Number in combinatorial design

The complements of the lines of the Fano plane, which form a Turán (7,5,4)-system. T(7,5,4) = 7. The graph is 4-uniform, order 7, and any 5 vertices selected induce an edge.

In mathematics, the Turán number $T(n,k,r)$ for $r$-uniform hypergraphs of order $n$ is the smallest number of $r$-edges such that every induced subgraph on $k$ vertices contains an edge. This number was determined for $r = 2$ by Turán (1941), and the problem for general $r$ was introduced in Turán (1961). The paper (Sidorenko 1995) gives a survey of Turán numbers.

==Definitions==
Fix a set $X$ of $n$ vertices. For given $r$, an $r$-edge or block is a set of $r$ vertices. A set of blocks is called a Turán $(n,k,r)$-system ($n \geq k \geq r$) if every $k$-element subset of $X$ contains a block.
The Turán number $T(n,k,r)$ is the minimum size of such a system.

==Examples==
The complements of the lines of the Fano plane form a Turán $(7,5,4)$-system. $T(7,5,4) = 7$.

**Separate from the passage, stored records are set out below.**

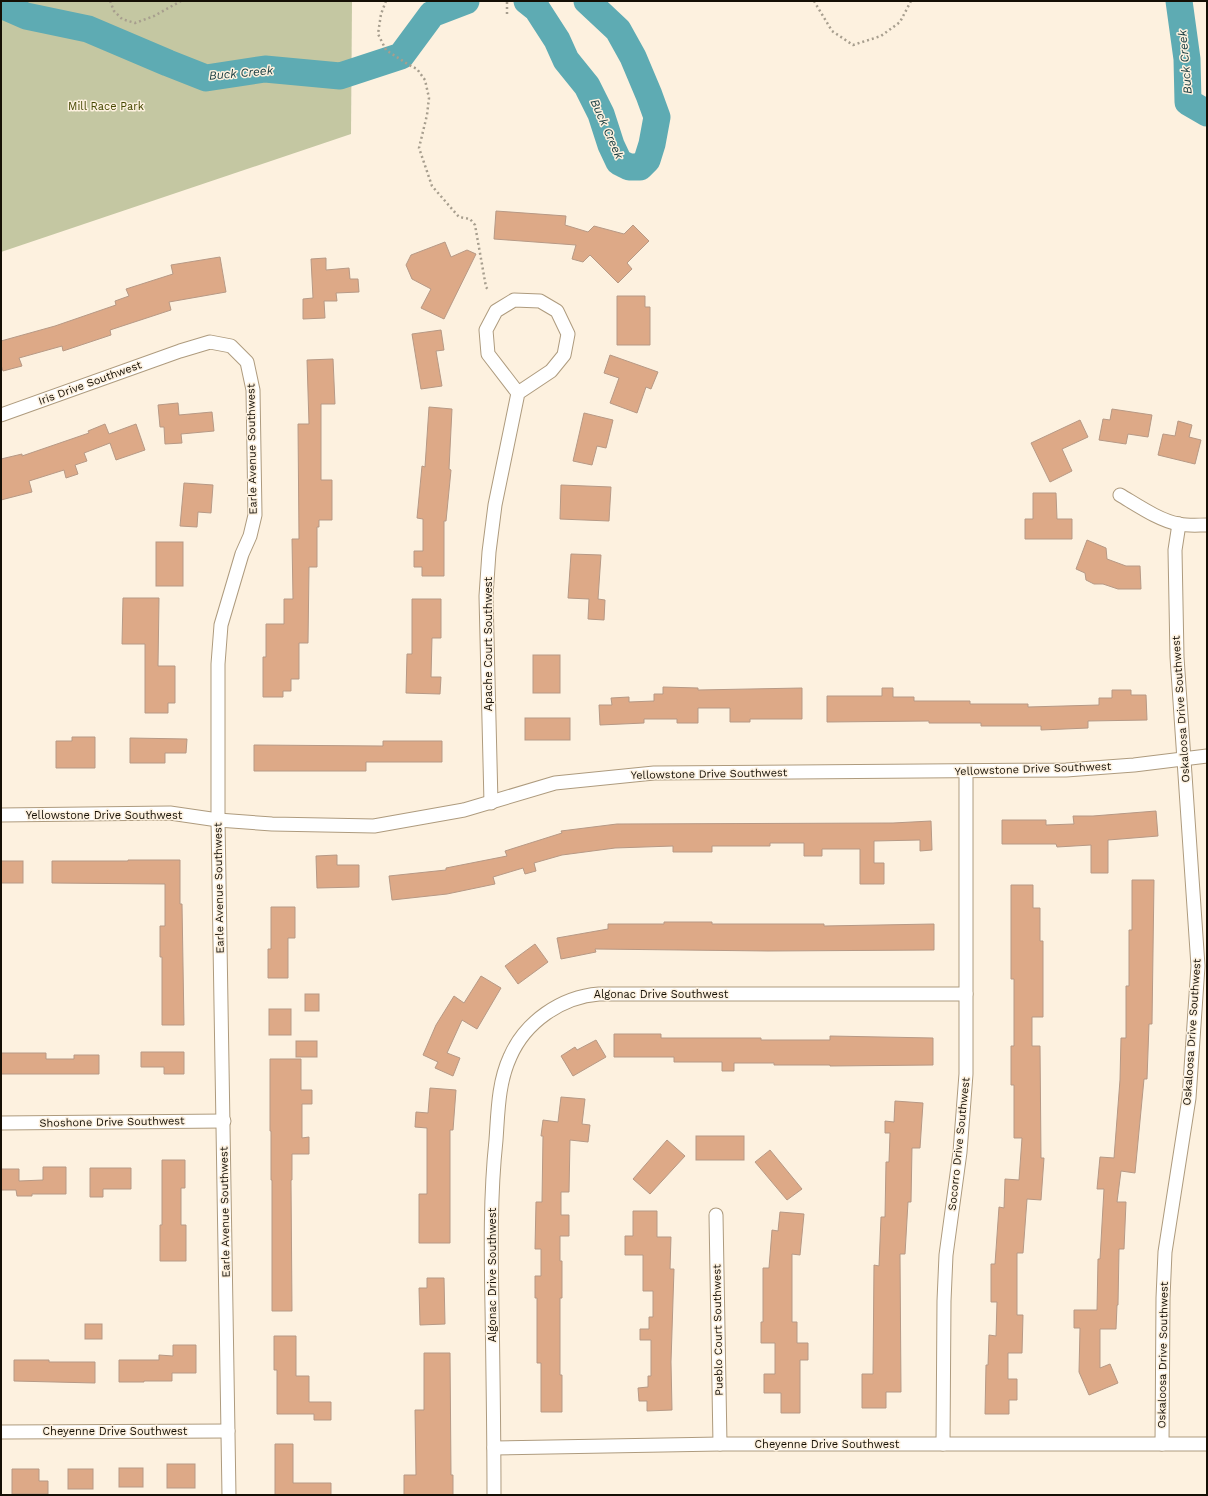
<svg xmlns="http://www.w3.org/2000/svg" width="1208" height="1496" font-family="'Work Sans',sans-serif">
<rect width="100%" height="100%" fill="#fdf1df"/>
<polygon fill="#c4c7a2" points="1,1 352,1 351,134 1,252"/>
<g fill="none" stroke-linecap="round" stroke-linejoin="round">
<g stroke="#5eabb3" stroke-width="27">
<polyline points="527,1 537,9 557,40 566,60 587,86 601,114 611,145 619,162 629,167 640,167 647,160 652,144 657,117 649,95 633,57 618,30 587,1"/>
<polyline points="1179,1 1187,59 1188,102 1207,113"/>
<polyline points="1,5 26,16 88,29 168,63 206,78 265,69 340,76 401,56 432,14 466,1"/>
</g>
</g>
<g fill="#dda987" stroke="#b79985">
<polygon points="496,211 566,216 565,225 588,232 594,226 624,234 633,225 649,241 627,263 632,269 618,283 590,255 583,262 572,259 576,245 494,239"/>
<polygon points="445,242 451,257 467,250 476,254 444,319 421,308 431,289 412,279 406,265 411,255"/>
<polygon points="220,257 226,292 169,302 171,310 110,330 111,335 63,351 62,346 19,358 22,366 3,371 1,365 1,341 55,326 116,305 115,301 129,296 126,289 173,274 171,265"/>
<polygon points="326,258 326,270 349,268 350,279 358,279 359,292 336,293 337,301 324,301 325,318 303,319 303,299 313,298 311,259"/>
<polygon points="617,296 645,296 645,307 650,307 650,345 617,345"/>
<polygon points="441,330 444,350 436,351 442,386 421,389 412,334"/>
<polygon points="610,355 658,372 651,389 646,387 637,413 610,403 619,378 604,373"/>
<polygon points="333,359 335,404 321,404 321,480 332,480 332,520 319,520 319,527 317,527 317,567 309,567 308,643 299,643 299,679 291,679 291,691 283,691 283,697 263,697 263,657 266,657 266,624 284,624 284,599 293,599 292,539 299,539 298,424 309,424 307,360"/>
<polygon points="178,403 179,415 212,412 214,431 181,434 182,443 165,444 164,427 160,427 158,405"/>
<polygon points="429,407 452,409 449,469 451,470 446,521 444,521 444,576 422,576 422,567 414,567 414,551 423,551 423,519 417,518 422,466 425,467"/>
<polygon points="1112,409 1152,415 1148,437 1128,434 1126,444 1099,440 1103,419 1110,420"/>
<polygon points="584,413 613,420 606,448 597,446 592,465 573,461"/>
<polygon points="1080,420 1088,437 1062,449 1072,471 1050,482 1031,443"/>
<polygon points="1178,421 1192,425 1189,437 1201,440 1195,464 1158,455 1163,434 1175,436"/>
<polygon points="105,424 109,434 136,424 145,450 116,460 110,443 84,453 87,461 75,465 78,474 66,478 64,470 29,481 32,492 1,500 1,459 22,454 22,456 89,433 88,431"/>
<polygon points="184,483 213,485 211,513 198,512 197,527 180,526"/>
<polygon points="561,485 611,487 609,521 560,519"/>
<polygon points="1033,493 1056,493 1057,519 1072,519 1072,539 1025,539 1025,519 1033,519"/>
<polygon points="1087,540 1106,548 1107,559 1126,566 1140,566 1141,589 1118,589 1103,584 1094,584 1086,580 1085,573 1076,569"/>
<rect x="156" y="542" width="27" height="44"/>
<polygon points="571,554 601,555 598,599 605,600 604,620 588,619 589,599 568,598"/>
<polygon points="123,598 159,598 158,666 175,666 175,703 168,703 168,713 145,713 145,644 122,644"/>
<polygon points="412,599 441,599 441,638 432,638 431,677 441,677 440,694 406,693 407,654 412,654"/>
<rect x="533" y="655" width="27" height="38"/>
<polygon points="663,687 698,688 698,690 802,688 802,719 750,719 750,722 730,722 730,708 698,708 698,723 677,723 677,719 644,719 644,723 600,725 599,705 612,705 611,698 629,697 629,702 654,701 654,694 663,694"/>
<polygon points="882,688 893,688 893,697 914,697 914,701 970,701 970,704 1028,704 1028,707 1099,705 1099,698 1112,698 1112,690 1131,690 1131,695 1146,695 1147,720 1088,721 1088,728 1041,730 1041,726 981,726 981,723 929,723 929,721 827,722 827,696 882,696"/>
<rect x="525" y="718" width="45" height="22"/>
<polygon points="72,737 95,737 95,768 56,768 56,741 72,741"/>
<polygon points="130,738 187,739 186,753 165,753 165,763 130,763"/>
<polygon points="383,741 442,741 442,762 366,762 366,771 254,771 254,745 383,746"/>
<polygon points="1156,811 1158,836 1108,840 1108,873 1091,873 1091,845 1057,847 1056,844 1002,844 1002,820 1046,820 1046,825 1074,824 1073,816 1093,816"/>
<polygon points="931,821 932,850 920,851 920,840 874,841 874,863 884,863 884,884 860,884 860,849 822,849 822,856 804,856 804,843 770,843 770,846 712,846 712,852 673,852 673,846 615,848 562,855 534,863 536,871 525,874 523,868 493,877 495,884 447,894 392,900 389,876 446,870 446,868 507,856 505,851 562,833 561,831 617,824 893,823"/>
<polygon points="337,855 337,865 359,865 359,887 317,888 316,856"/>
<polygon points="128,860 180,860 180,904 182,904 184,1025 162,1025 162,957 160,957 160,926 165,926 165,884 52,883 52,861 128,861"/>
<rect x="1" y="861" width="22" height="22"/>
<polygon points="1132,880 1154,880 1152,1024 1149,1024 1147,1079 1144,1079 1135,1173 1121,1171 1117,1202 1126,1202 1124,1249 1119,1249 1118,1305 1117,1305 1116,1329 1100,1329 1100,1368 1110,1364 1118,1383 1089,1395 1079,1372 1080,1328 1074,1328 1074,1310 1097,1310 1098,1259 1100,1259 1104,1189 1097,1189 1100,1157 1114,1158 1120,1080 1121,1038 1126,1038 1126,986 1129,986 1129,930 1132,930"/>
<polygon points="1011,885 1033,885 1033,908 1040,908 1040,941 1043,941 1043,1017 1032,1017 1032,1046 1040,1046 1041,1158 1044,1158 1041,1200 1027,1199 1023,1253 1017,1253 1017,1315 1023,1315 1022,1353 1008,1353 1008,1379 1017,1379 1017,1400 1009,1400 1009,1414 985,1414 986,1365 988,1365 989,1335 996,1336 997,1302 991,1302 991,1264 995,1264 999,1207 1004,1208 1005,1179 1019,1180 1022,1138 1014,1138 1014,1085 1011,1085 1011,1046 1014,1046 1014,979 1011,979"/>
<polygon points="271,907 295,907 295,938 288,938 288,978 268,978 268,949 271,949"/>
<polygon points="664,922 712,922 712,924 824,924 824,926 934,924 934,950 768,951 595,949 596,952 561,959 557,938 608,929 608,924 664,924"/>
<polygon points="535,944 548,962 518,984 505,966"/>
<polygon points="481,976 501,988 477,1029 462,1020 447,1053 460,1058 453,1076 435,1068 438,1062 423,1055 436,1025 454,996 464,1003"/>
<rect x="305" y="994" width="14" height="17"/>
<rect x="269" y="1009" width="22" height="26"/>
<polygon points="614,1034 661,1034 661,1038 761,1038 761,1040 830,1040 830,1036 933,1038 933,1065 830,1066 830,1065 774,1065 774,1063 734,1063 734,1071 722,1071 722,1062 674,1062 674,1057 614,1057"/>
<polygon points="596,1040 606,1057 573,1076 561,1056 575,1047 577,1050"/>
<rect x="296" y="1041" width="21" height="16"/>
<polygon points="141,1052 184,1052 184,1074 164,1074 164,1067 141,1067"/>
<polygon points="1,1053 46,1053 46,1059 74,1059 74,1055 99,1055 99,1074 1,1074"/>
<polygon points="270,1059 301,1059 301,1090 312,1090 312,1104 302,1104 302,1138 309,1137 309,1154 292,1154 292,1180 291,1180 292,1311 272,1311 272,1180 271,1180 271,1131 270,1131"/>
<polygon points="430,1088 456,1090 453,1130 450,1130 450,1243 419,1243 419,1194 427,1194 427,1128 415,1127 416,1112 428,1113"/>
<polygon points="561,1097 585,1099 582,1124 590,1125 588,1142 570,1140 569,1192 561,1192 561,1215 569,1215 569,1236 560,1236 560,1261 562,1261 562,1298 560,1298 560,1375 562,1375 562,1412 541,1412 541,1363 537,1363 537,1298 535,1298 535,1276 541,1276 541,1249 535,1249 536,1202 542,1202 543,1136 541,1136 543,1120 558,1122"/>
<polygon points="895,1101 923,1103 920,1148 912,1148 911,1202 908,1202 905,1254 900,1254 901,1392 886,1392 886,1408 862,1408 862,1374 873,1374 874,1265 879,1266 881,1217 885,1217 886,1162 889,1162 890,1133 885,1133 885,1121 894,1122"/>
<rect x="696" y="1136" width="48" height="24"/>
<polygon points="667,1140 685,1156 650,1194 633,1179"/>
<polygon points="770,1150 802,1189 787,1200 755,1162"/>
<polygon points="162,1160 185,1160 185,1188 181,1188 181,1225 186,1225 186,1261 160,1261 160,1225 162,1225"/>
<polygon points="43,1167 66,1167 66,1194 32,1194 32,1196 17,1196 16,1190 1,1190 1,1169 19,1169 19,1181 43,1180"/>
<polygon points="90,1168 131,1168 131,1189 103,1189 103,1197 90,1197"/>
<polygon points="633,1211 657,1211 657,1237 671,1237 670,1269 674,1269 671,1362 672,1410 647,1411 647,1401 639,1401 638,1388 648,1387 648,1376 651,1376 651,1340 640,1340 640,1329 649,1329 649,1317 653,1317 653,1291 643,1291 643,1255 625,1255 625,1236 633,1236"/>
<polygon points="780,1212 804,1214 800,1255 792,1254 792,1322 797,1322 797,1343 808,1343 808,1360 800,1360 800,1413 781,1413 781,1393 764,1393 764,1374 775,1374 775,1343 761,1343 761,1322 763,1322 763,1268 769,1268 772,1230 778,1231"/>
<polygon points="427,1278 444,1278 445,1324 420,1325 419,1288 427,1288"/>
<rect x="85" y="1324" width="17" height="15"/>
<polygon points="274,1336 296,1336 296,1376 309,1376 309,1402 331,1402 331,1420 314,1420 314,1414 277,1414 277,1370 274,1370"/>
<polygon points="173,1345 196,1345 196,1373 172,1373 172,1381 144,1381 144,1382 119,1382 119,1360 159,1360 159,1355 173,1356"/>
<polygon points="424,1353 450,1353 451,1475 453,1475 453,1495 404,1495 404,1475 416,1475 415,1410 424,1410"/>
<polygon points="14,1360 49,1360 49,1362 95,1362 95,1383 14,1381"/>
<polygon points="275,1444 293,1444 293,1483 331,1483 331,1495 275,1495"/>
<rect x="167" y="1464" width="28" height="24"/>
<rect x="119" y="1468" width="24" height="19"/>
<polygon points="12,1469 39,1469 39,1481 48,1481 48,1494 12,1494"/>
<rect x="68" y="1469" width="25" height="20"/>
</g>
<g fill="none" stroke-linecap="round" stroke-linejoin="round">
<defs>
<g id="street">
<polyline points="1,415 180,351 210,342 231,346 247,362 253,390 255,515 250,536 242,554 221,625 218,664 218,820 229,1495"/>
<path d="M1120,495C1137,505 1160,521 1179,524C1188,526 1198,525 1207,525"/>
<polyline points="491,803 486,596 489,552 495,505 518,393 551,371 564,355 568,334 557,311 540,301 514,300 496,311 486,330 488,354 518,393"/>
<polyline points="1,815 170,813 218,820 272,824 374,826 464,810 555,783 654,773 1066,770 1134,765 1207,756"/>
<polyline points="1,1123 224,1121"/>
<polyline points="716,1215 720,1444"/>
<polyline points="1,1432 228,1431"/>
<polyline points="943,1444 944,1301 946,1255 960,1152 966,1074 966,771"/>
<polyline points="1162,1444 1163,1298 1165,1252 1189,1098 1198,966 1177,657 1175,550 1179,524"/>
<polyline points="494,1448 720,1444 1207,1444"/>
<path d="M494,1495C494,1432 493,1370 492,1307C491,1252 490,1196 496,1140C498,1113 498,1083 510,1057C525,1022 561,997 599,994H966"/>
</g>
</defs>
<use href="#street" stroke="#ae9b7e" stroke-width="15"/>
<g stroke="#a79e8e" stroke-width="2.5" stroke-dasharray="2 3" stroke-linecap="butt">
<polyline points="110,1 114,11 122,19 135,23 154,16 181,1"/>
<polyline points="386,1 381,14 378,34 386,50 409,65 417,69 425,80 429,98 427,115 419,148 432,186 459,217 470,219 475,225 486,287 489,291"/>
<polyline points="814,1 832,31 853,45 881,36 900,22 911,1"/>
<polyline points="507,14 507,1"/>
</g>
<use href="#street" stroke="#fff" stroke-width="13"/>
</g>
<g text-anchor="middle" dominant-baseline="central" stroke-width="3" stroke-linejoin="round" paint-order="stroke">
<g font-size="11" fill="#454700" stroke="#fdf1df">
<text x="106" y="106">Mill Race Park</text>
</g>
<g font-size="11" fill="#150f05" stroke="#fdf1df">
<text transform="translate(90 383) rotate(-20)">Iris Drive Southwest</text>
<text transform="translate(252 449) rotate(-91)">Earle Avenue Southwest</text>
<text transform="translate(488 644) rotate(-90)">Apache Court Southwest</text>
<text transform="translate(1181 709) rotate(-94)">Oskaloosa Drive Southwest</text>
<text transform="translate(1033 769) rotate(-2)">Yellowstone Drive Southwest</text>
<text transform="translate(709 774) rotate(-1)">Yellowstone Drive Southwest</text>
<text x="104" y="815">Yellowstone Drive Southwest</text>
<text transform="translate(219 888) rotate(-91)">Earle Avenue Southwest</text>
<text x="661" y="994">Algonac Drive Southwest</text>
<text transform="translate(1192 1032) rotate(-86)">Oskaloosa Drive Southwest</text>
<text transform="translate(112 1122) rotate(-1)">Shoshone Drive Southwest</text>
<text transform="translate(959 1144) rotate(-84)">Socorro Drive Southwest</text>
<text transform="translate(225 1212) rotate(-91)">Earle Avenue Southwest</text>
<text transform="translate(492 1275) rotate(-90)">Algonac Drive Southwest</text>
<text transform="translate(718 1330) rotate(-91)">Pueblo Court Southwest</text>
<text transform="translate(1163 1355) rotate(-89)">Oskaloosa Drive Southwest</text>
<text x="115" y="1431">Cheyenne Drive Southwest</text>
<text x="827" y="1444">Cheyenne Drive Southwest</text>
</g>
<g font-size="12" font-style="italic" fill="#173c40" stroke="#fdf1df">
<text transform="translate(1185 62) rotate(-95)">Buck Creek</text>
<text transform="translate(241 73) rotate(-5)">Buck Creek</text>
<text transform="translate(607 129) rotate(66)">Buck Creek</text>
</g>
</g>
<rect width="1208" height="1496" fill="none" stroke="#150f05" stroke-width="4"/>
</svg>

The following values and bounds for $T(n,6,4)$ are known:

| $n$ | 7 | 8 | 9 | 10 | 11 | 12 | 13 | 14 | 15 | 16 |
|---|---|---|---|---|---|---|---|---|---|---|
| $T(n,6,4)$ | 3 | 6 | 12 | 20 | 34 | 51 | 74–79 | 104–115 | 142–161 | 190–220 |

This sequence appears as .

The following values and bounds for $T(n,7,4)$ are known:

| $n$ | 8 | 9 | 10 | 11 | 12 | 13 | 14 | 15 | 16 |
|---|---|---|---|---|---|---|---|---|---|
| $T(n,7,4)$ | 2 | 5 | 10 | 17 | 26 | 38–39 | 54–56 | 74–80 | 99–108 |

It is also known that $T(17,5,4) \geq 627$ and $T(18,5,4) \geq 807$

==Relations to other combinatorial designs==
It can be shown that
$T(n,k,r) \geq \binom{n}{r} {\binom{k}{r}}^{-1}.$
Equality holds if and only if there exists a Steiner system $S(n - k, n - r, n)$.

An $(n,r,k,r)$-lotto design is an $(n, k, r)$-Turán system. Thus, $T(n,k, r) = L(n,r,k,r)$.

=== Covering designs ===

The covering number $C(v, k, t)$ is the minimum number of $k$-element subsets of a $v$-set such that every $t$-element subset is contained in at least one of the chosen $k$-subsets. By passing to complementary subsets, covering numbers and Turán numbers are related by the identity

$T(n, \ell, r) = C(n,\, n - r,\, n - \ell).$

Although the two are thus equivalent, they have historically been studied in different parameter ranges: Turán problems typically have $n$ large relative to $\ell$ and $r$, while covering problems typically have $n$ large relative to $n - r$ and $n - \ell$.